**Instructions to follow:** All the lines below need retyping exactly, apart from the images.

**Task material:**
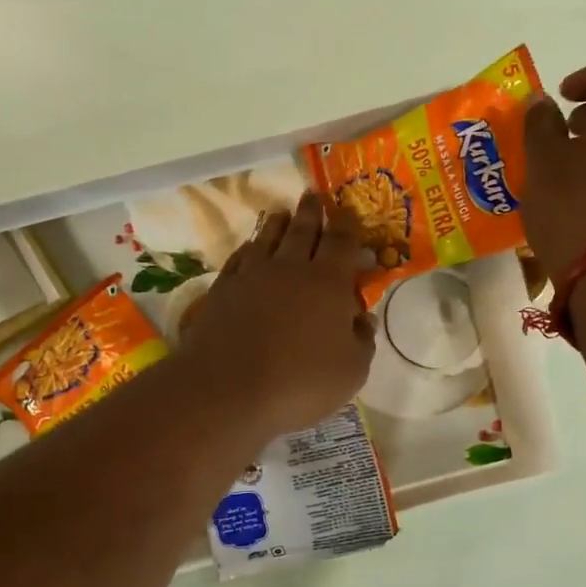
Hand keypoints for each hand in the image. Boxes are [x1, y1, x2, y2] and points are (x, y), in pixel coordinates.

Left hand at [178, 192, 377, 442]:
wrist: (227, 389)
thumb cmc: (300, 383)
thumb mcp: (351, 372)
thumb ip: (362, 341)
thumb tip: (362, 318)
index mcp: (328, 282)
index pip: (342, 242)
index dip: (348, 225)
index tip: (349, 211)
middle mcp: (290, 268)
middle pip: (303, 230)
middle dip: (312, 211)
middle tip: (314, 196)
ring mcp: (252, 275)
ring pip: (268, 237)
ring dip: (278, 223)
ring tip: (283, 213)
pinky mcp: (223, 289)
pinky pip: (240, 257)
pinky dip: (249, 248)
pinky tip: (250, 248)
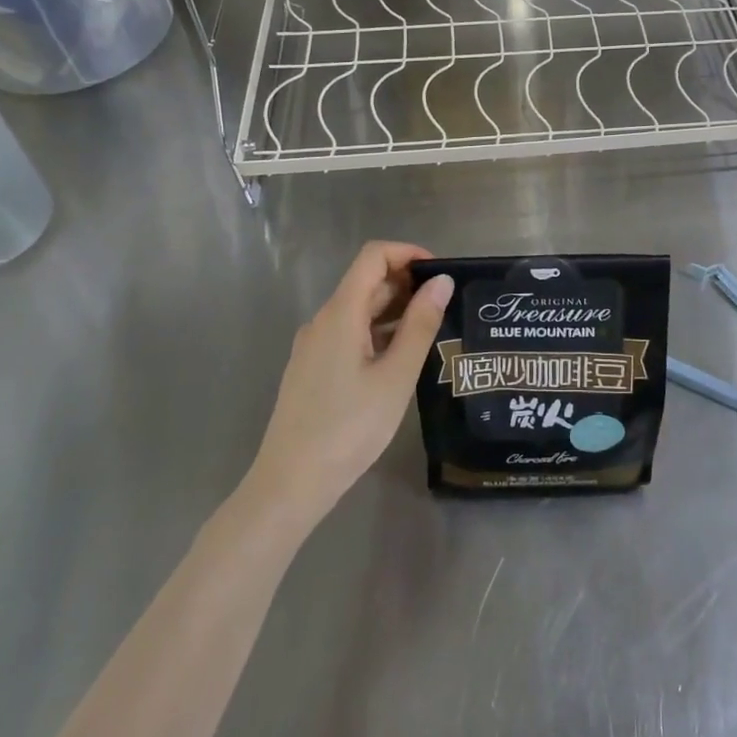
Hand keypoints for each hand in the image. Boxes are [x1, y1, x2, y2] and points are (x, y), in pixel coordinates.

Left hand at [248, 242, 453, 523]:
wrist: (291, 483)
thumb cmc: (350, 428)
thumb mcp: (396, 376)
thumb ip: (420, 325)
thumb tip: (442, 282)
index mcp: (340, 313)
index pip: (373, 256)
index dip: (408, 253)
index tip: (440, 274)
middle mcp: (322, 320)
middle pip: (366, 281)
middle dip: (406, 283)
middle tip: (445, 307)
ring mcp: (313, 345)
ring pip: (358, 310)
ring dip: (394, 309)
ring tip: (430, 332)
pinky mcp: (312, 368)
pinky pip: (348, 333)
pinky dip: (377, 332)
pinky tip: (399, 358)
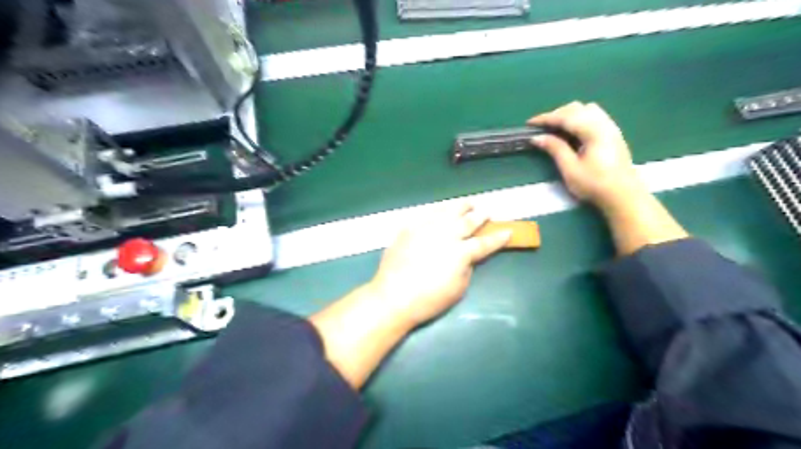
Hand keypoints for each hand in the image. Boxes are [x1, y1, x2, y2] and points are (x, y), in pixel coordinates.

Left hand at [367, 203, 505, 325]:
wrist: (392, 296)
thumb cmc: (428, 299)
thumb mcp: (458, 289)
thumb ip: (466, 267)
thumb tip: (466, 256)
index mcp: (460, 253)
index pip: (484, 243)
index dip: (498, 238)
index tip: (508, 231)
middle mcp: (446, 235)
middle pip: (467, 221)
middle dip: (480, 216)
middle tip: (486, 212)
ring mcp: (426, 228)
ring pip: (447, 212)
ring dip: (460, 207)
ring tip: (467, 203)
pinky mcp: (409, 228)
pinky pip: (427, 214)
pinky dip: (438, 211)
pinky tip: (441, 211)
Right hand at [528, 102, 643, 208]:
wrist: (623, 195)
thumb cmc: (594, 184)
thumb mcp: (570, 169)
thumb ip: (555, 149)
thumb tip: (537, 137)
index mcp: (593, 131)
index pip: (566, 117)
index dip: (546, 118)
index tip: (529, 123)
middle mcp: (604, 124)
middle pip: (577, 108)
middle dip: (556, 115)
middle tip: (541, 128)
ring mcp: (610, 127)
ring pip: (586, 109)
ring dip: (568, 114)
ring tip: (556, 128)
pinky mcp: (612, 134)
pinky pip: (594, 116)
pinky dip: (578, 118)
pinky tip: (572, 131)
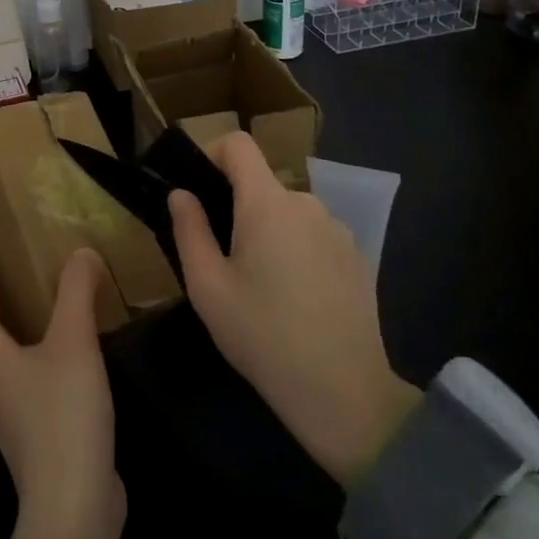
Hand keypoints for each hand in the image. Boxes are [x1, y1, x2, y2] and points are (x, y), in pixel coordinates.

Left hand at [0, 227, 124, 538]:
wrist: (73, 508)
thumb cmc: (63, 416)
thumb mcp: (75, 343)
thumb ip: (77, 292)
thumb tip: (81, 253)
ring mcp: (4, 427)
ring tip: (15, 351)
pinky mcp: (27, 451)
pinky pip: (8, 415)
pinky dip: (16, 397)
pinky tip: (46, 388)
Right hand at [168, 132, 419, 486]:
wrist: (345, 394)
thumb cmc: (263, 335)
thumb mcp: (207, 287)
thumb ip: (189, 230)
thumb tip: (181, 194)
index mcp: (267, 204)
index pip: (238, 144)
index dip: (212, 153)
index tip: (198, 189)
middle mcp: (306, 204)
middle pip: (262, 184)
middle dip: (237, 207)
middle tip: (222, 256)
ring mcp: (338, 230)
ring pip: (288, 212)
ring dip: (268, 230)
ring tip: (260, 284)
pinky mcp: (357, 258)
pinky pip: (314, 235)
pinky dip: (297, 250)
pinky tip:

**Response below:**
Hand keypoints for each hand in the image. Boxes are [x1, y1, x2, y2] and points are (x, y), in pixel coordinates.

Left hand at [178, 192, 377, 442]:
wrist: (227, 389)
thumb cmc: (300, 383)
thumb mcp: (351, 372)
thumb ip: (362, 341)
thumb tip: (362, 318)
index mcp: (328, 282)
index pip: (342, 242)
index dip: (348, 225)
index tip: (349, 211)
middle mcp: (290, 268)
middle pip: (303, 230)
middle dip: (312, 211)
middle tip: (314, 196)
ring mcp: (252, 275)
ring pip: (268, 237)
ring dip: (278, 223)
ring tip: (283, 213)
pinky mcp: (223, 289)
pinky pip: (240, 257)
pinky dip: (249, 248)
pinky tip: (250, 248)
Hand keypoints for each hand in the image. Boxes are [x1, y1, x2, y2] and points are (x, y), in pixel coordinates.

Left hand at [248, 242, 453, 523]:
wrist: (291, 483)
thumb cmc: (350, 428)
thumb mcp: (396, 376)
thumb ip: (420, 325)
thumb tip: (442, 282)
index mcp: (340, 313)
index pip: (373, 256)
index dip: (408, 253)
index tip: (440, 274)
middle mcp: (322, 320)
middle pip: (366, 281)
middle dip: (406, 283)
middle tip: (445, 307)
ring mcp: (313, 345)
ring pip: (358, 310)
ring dip: (394, 309)
ring tip: (430, 332)
pinky mcp: (312, 368)
pinky pip: (348, 333)
pinky dip: (377, 332)
pinky tip: (399, 358)
Hand keypoints for each hand in the image. Boxes are [x1, y1, x2, y2] and points are (x, y), in pixel coordinates.

Left hand at [367, 203, 505, 325]:
wrist: (392, 296)
thumb cmc: (428, 299)
thumb mcp: (458, 289)
thumb ip: (466, 267)
thumb tip: (466, 256)
index mcp: (460, 253)
index pip: (484, 243)
index dip: (498, 238)
index tip: (508, 231)
middle mcp: (446, 235)
middle pip: (467, 221)
middle dip: (480, 216)
middle tip: (486, 212)
ring mcp: (426, 228)
ring pip: (447, 212)
ring dip: (460, 207)
ring tip: (467, 203)
pinky mcp: (409, 228)
pinky pip: (427, 214)
pinky dip: (438, 211)
pinky tip: (441, 211)
Right hand at [528, 102, 643, 208]:
wrist: (623, 195)
thumb cmc: (594, 184)
thumb mcp: (570, 169)
thumb ip: (555, 149)
thumb tip: (537, 137)
index mcp: (593, 131)
index pip: (566, 117)
index dip: (546, 118)
index tip: (529, 123)
middle mcp: (604, 124)
middle pip: (577, 108)
middle dip: (556, 115)
middle tip: (541, 128)
ring mcp: (610, 127)
ring pip: (586, 109)
ring dip: (568, 114)
ring tip: (556, 128)
pinky mcp: (612, 134)
pinky pip: (594, 116)
pinky dip: (578, 118)
pinky tip: (572, 131)
Hand keypoints for each hand in the image. Boxes are [x1, y1, x2, y2] and points are (x, y), in pixel coordinates.

Left hand at [0, 227, 124, 538]:
wrist: (73, 508)
thumb cmc: (63, 416)
thumb mcp: (75, 343)
thumb ip: (77, 292)
thumb tip: (81, 253)
ring mcp: (4, 427)
ring tip: (15, 351)
pinky mcp: (27, 451)
pinky pip: (8, 415)
pinky dip: (16, 397)
pinky tip: (46, 388)
Right hand at [168, 132, 419, 486]:
wrist: (345, 394)
thumb cmc: (263, 335)
thumb mcp: (207, 287)
thumb ip: (189, 230)
thumb tip: (181, 194)
index mcp: (267, 204)
index pip: (238, 144)
index dip: (212, 153)
index tip: (198, 189)
middle mcp: (306, 204)
middle pip: (262, 184)
middle dip: (237, 207)
middle tip: (222, 256)
ring mcp: (338, 230)
ring pip: (288, 212)
ring dip: (268, 230)
ring tip: (260, 284)
pinky mcp: (357, 258)
pinky pip: (314, 235)
pinky dip: (297, 250)
pinky tip:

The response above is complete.